*** Opening Record excerpts ***
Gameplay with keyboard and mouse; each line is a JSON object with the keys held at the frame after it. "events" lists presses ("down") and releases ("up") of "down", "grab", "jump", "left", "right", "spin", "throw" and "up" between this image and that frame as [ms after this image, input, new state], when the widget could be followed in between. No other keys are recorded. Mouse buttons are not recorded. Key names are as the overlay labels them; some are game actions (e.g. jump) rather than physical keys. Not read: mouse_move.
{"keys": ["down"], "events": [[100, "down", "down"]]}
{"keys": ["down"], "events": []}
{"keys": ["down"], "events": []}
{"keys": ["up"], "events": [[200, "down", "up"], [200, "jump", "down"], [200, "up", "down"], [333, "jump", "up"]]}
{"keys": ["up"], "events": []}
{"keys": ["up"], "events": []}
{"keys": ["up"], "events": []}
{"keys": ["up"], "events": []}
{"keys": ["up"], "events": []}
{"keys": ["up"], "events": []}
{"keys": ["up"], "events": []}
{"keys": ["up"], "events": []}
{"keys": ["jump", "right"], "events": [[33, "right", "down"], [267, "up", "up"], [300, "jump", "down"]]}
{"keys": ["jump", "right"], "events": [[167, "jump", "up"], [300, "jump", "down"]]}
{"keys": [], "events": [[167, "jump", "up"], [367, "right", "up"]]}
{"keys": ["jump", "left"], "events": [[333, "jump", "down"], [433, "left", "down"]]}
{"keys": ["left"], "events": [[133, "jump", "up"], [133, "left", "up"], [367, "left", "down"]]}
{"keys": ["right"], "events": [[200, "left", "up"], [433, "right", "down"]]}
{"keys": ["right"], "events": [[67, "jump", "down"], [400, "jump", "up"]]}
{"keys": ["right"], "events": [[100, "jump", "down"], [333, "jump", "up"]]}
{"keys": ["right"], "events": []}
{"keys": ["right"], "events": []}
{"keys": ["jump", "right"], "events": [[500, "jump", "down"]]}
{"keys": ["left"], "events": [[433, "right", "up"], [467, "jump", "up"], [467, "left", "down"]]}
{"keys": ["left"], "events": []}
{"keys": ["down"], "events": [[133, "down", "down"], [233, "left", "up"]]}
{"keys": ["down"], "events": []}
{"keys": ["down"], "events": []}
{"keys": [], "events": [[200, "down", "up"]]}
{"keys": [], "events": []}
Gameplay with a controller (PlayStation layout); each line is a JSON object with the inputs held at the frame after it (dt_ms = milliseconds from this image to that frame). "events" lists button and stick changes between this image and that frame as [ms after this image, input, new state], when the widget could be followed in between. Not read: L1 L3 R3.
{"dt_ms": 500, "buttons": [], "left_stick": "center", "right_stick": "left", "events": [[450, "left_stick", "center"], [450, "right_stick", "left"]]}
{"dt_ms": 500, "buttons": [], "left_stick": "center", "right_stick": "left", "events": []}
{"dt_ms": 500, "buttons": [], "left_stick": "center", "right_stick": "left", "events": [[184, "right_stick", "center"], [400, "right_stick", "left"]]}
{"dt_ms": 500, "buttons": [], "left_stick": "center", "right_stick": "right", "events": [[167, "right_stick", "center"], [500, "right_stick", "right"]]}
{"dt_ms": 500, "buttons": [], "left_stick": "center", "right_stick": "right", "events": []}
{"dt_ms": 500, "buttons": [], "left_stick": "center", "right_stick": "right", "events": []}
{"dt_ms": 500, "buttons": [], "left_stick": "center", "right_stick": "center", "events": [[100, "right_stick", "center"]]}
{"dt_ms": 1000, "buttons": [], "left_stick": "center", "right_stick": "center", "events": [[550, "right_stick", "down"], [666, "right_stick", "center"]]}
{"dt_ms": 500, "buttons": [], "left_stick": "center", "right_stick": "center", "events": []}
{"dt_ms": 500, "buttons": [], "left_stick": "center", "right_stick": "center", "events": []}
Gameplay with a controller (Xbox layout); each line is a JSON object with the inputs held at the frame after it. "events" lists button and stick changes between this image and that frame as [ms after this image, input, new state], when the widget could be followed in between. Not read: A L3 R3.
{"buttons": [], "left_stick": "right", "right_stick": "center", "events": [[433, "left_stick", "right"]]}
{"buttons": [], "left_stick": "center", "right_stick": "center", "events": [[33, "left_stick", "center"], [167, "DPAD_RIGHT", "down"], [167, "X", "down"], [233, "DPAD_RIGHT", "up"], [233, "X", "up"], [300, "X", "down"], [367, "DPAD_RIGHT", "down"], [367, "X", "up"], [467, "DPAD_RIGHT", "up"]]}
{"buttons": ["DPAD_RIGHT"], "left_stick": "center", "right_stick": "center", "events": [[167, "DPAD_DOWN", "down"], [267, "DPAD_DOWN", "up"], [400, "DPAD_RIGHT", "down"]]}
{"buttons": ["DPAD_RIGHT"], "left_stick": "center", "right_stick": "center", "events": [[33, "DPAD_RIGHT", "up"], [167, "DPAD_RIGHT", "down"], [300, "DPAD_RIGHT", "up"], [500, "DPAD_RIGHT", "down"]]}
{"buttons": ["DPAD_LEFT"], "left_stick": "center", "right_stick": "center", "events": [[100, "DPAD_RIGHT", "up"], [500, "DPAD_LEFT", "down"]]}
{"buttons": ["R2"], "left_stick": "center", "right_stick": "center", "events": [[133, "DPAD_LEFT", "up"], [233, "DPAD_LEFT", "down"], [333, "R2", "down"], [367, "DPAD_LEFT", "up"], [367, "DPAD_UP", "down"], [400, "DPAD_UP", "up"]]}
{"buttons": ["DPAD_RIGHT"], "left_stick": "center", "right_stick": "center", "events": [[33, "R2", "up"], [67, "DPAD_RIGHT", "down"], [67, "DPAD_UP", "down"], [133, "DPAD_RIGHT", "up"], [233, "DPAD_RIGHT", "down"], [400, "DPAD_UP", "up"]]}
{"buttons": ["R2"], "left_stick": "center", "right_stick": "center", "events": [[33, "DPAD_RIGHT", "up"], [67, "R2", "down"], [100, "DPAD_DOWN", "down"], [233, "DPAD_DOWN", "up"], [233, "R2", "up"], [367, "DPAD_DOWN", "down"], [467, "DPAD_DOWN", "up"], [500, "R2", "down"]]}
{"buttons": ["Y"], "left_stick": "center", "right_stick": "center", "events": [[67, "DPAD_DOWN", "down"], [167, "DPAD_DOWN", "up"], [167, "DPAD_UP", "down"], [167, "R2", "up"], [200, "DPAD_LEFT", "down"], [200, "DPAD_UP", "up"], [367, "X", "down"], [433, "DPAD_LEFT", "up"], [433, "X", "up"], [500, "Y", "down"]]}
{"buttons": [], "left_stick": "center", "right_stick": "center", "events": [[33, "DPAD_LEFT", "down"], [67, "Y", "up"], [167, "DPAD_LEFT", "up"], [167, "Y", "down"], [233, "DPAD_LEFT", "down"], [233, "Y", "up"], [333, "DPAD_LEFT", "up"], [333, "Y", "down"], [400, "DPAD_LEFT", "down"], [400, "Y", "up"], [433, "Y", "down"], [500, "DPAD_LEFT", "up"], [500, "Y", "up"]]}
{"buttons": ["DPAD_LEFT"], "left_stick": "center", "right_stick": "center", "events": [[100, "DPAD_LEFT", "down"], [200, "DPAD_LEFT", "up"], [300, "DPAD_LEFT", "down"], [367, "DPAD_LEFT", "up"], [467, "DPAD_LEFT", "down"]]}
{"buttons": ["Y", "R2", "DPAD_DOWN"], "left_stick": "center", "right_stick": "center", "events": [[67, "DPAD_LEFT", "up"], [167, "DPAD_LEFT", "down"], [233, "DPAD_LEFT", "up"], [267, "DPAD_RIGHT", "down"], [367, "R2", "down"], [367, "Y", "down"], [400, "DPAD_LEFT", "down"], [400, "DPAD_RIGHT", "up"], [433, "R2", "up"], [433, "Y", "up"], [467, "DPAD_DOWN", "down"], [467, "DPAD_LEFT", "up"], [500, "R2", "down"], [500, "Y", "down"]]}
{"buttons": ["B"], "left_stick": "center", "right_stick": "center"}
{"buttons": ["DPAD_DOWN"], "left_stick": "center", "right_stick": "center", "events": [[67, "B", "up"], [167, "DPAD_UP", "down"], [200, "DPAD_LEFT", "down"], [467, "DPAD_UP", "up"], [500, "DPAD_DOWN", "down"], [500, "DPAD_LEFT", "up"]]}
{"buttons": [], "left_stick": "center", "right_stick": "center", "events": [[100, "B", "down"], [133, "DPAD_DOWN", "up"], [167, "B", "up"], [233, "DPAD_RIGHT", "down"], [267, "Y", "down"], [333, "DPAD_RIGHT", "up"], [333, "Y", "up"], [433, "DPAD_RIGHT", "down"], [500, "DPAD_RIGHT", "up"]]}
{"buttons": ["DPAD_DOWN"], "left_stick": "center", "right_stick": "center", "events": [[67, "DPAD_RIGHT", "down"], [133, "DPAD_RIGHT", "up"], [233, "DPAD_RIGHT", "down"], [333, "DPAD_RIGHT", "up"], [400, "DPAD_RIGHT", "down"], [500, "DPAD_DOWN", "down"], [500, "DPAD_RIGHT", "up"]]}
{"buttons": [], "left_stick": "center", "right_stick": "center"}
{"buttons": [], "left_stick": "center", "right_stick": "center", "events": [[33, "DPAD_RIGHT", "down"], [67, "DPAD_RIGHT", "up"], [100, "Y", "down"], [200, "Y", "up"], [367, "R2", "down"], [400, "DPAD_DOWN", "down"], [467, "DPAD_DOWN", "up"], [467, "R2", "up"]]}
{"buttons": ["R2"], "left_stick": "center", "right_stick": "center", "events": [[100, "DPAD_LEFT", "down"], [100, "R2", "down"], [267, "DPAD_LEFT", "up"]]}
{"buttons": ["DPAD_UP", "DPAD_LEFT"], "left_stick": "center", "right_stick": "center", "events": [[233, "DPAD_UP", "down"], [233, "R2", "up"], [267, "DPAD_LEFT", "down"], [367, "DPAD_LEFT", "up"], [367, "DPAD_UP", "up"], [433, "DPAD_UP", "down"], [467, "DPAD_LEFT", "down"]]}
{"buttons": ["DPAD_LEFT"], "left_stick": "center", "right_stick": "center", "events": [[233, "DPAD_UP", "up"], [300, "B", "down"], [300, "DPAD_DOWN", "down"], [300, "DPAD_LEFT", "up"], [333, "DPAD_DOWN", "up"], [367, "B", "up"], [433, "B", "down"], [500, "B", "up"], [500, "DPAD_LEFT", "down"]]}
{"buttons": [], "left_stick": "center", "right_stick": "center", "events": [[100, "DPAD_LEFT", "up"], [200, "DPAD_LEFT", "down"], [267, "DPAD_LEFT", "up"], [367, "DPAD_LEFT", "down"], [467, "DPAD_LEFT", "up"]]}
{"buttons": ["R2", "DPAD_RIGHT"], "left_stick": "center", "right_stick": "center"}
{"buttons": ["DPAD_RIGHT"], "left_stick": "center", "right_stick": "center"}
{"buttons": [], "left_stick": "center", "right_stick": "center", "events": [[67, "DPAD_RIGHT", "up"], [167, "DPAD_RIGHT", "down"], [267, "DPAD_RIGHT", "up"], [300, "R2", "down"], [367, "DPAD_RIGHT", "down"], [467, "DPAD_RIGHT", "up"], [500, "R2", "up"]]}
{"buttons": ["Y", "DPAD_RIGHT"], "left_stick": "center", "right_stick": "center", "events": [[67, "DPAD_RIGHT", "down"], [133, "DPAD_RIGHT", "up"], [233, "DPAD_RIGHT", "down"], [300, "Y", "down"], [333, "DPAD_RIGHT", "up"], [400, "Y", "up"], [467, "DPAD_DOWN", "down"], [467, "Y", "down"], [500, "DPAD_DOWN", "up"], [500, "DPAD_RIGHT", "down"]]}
*** Closing Record excerpts ***
Where the word "controller" shows up in a line of the entries above, copy that line.

> **Output**
Gameplay with a controller (PlayStation layout); each line is a JSON object with the inputs held at the frame after it (dt_ms = milliseconds from this image to that frame). "events" lists button and stick changes between this image and that frame as [ms after this image, input, new state], when the widget could be followed in between. Not read: L1 L3 R3.
Gameplay with a controller (Xbox layout); each line is a JSON object with the inputs held at the frame after it. "events" lists button and stick changes between this image and that frame as [ms after this image, input, new state], when the widget could be followed in between. Not read: A L3 R3.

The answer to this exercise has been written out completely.